Witty, vivacious Messalina Greycourt has her pick of suitors, so when her uncle demands Messalina marry Mr. Hawthorne, she is appalled. But Gideon offers her a devil's bargain of his own: protection and freedom in exchange for a true marriage. Messalina feigns agreement and plots to escape their deal. Only the more time she spends with Gideon, the more her fierce, loyal husband arouses her affections.

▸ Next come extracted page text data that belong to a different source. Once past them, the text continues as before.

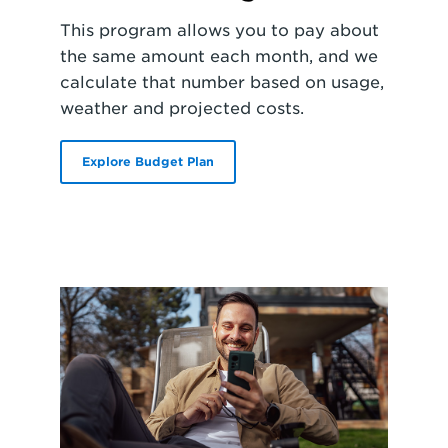
This program allows you to pay about
the same amount each month, and we
calculate that number based on usage,
weather and projected costs.
Explore Budget Plan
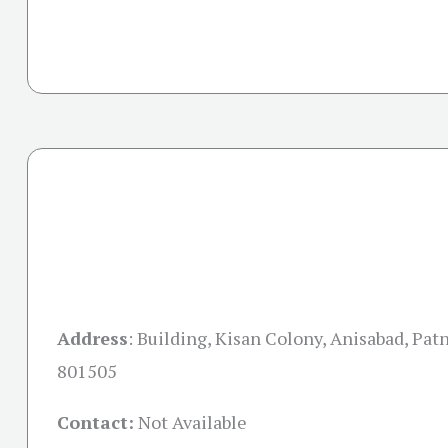
Address
:
Building, Kisan Colony, Anisabad, Patn
801505
Contact:
Not Available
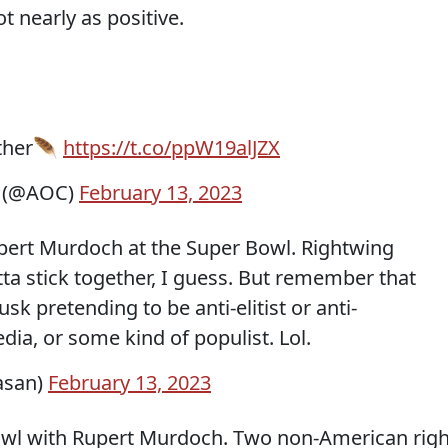
t nearly as positive.
ether🪶
https://t.co/ppW19alJZX
z (@AOC)
February 13, 2023
upert Murdoch at the Super Bowl. Rightwing
ta stick together, I guess. But remember that
k pretending to be anti-elitist or anti-
dia, or some kind of populist. Lol.
asan)
February 13, 2023
Bowl with Rupert Murdoch. Two non-American righ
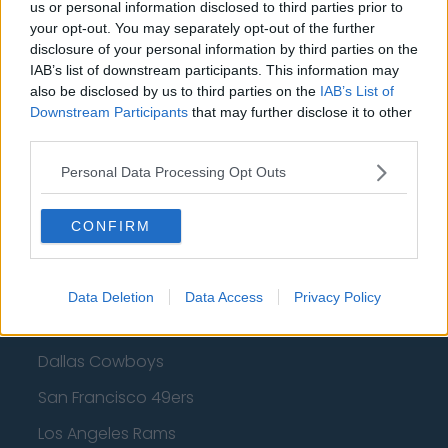
Cleveland Cavaliers
us or personal information disclosed to third parties prior to
your opt-out. You may separately opt-out of the further
Golden State Warriors
disclosure of your personal information by third parties on the
IAB’s list of downstream participants. This information may
Los Angeles Clippers
also be disclosed by us to third parties on the
IAB’s List of
Downstream Participants
that may further disclose it to other
Los Angeles Lakers
third parties.
Dallas Mavericks
Personal Data Processing Opt Outs
Minnesota Timberwolves
Sacramento Kings
CONFIRM
Data Deletion
Data Access
Privacy Policy
American Football - NFL
Dallas Cowboys
San Francisco 49ers
Los Angeles Rams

But will Gideon's final deed for Windemere destroy the love growing between them? 

The second book in Hoyt’s Greycourt series features a hero who is “a fixer.” In Georgian era England. And for years of loyal services he’s getting...the heroine. The heroine who doesn’t seem all that crazy about the idea. I’ll be honest, this one had me at “fixer.” 


Keep your friends close… 

But your enemies closer? 

In order to find a legendary treasure map, mercenary Louve of Mei Solis must infiltrate his enemy’s fortress under the guise of a servant. There, Louve meets beautiful maiden Biedeluue, a fellow servant with her own hidden agenda…to save her sister from the malevolent lord’s clutches! Their high-stakes missions may be at odds with one another, but their attraction cannot be denied even in this most dangerous of situations… 

December seems to be the month for hidden agendas and dubious motives, and I am here for it! Locke continues to mine her medieval world with a romance between two people with plenty of secrets between them. 


The unforgettable, inspiring story of a remarkable woman’s struggle to survive in a strange new world, and of the enigmatic man to whom she is bound . . . 

Born wild and free in a comfortable house overlooking the storm-battered cliffs of Cornwall, Bryony Wentworth’s life is shattered when she is accused of killing her husband. Transported as a convict to Botany Bay in 1808, Bryony finds herself in a harsh, unfamiliar land, where almost everything she once held dear—home, freedom, and children—has been taken from her. All she has left are her self-respect and inner strength, and a powerful will to survive. 

Assigned to a former cavalry captain with a motherless infant son and a sprawling estate on the banks of the Hawkesbury River, Bryony finds herself facing a life that is simultaneously wild, frightening, and filled with temptation. Captain Hayden St John, the powerful landowner to whom Bryony is given, is a hard man haunted by loss and the ghosts of the past. Yet as he finds himself inexorably drawn to this proud, defiant woman, Hayden slowly comes to realize that she might well prove to be his last chance at salvation. 

Set against the ruggedly beautiful landscape of colonial Australia and filled with the memorable characters for which Candice Proctor has become famous, this is a poignant, spellbinding tale of suppressed desire and raw passion, of suffering and triumph and the indomitable spirit of the heart. 

Probably best known for the Sebastian St. Cyr historical mysteries written under her C.S. Harris name, Proctor’s celebrated historical romances are seeing the light of day with new digital editions. First published in 1997, Night in Eden was celebrated back in the day and continues to pop up on long-time romance readers’ best-of lists. A heroine wrongly convicted of murdering her husband is transported to Australia where she finds a new life, and a new love with a man haunted by his own personal demons. 

What Unusual Historicals are you looking forward to reading this month?